TASK ITEM. In the material below, count the lines where the word "https" appears. Nothing but the number, please.

THE INPUT.
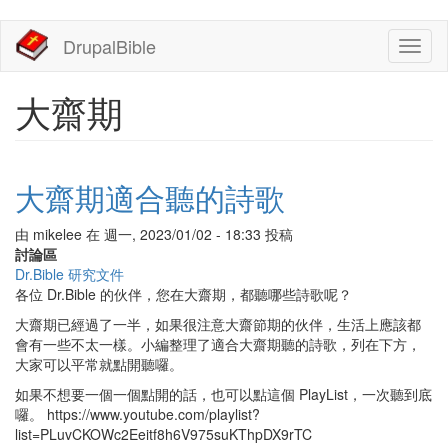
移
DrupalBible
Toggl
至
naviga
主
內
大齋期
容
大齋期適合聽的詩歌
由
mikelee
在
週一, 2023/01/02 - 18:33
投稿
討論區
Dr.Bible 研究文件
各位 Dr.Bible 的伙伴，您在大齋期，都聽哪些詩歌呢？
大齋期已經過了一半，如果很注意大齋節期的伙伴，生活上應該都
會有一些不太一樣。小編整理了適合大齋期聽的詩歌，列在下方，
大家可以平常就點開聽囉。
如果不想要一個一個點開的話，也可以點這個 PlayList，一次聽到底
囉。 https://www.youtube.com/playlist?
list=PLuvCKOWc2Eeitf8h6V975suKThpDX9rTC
---
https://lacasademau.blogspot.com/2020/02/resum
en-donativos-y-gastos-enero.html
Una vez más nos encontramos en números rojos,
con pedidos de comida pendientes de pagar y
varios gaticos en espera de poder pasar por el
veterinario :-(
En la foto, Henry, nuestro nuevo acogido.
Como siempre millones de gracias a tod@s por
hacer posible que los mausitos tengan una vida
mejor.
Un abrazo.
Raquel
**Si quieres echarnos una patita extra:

REPLY. 2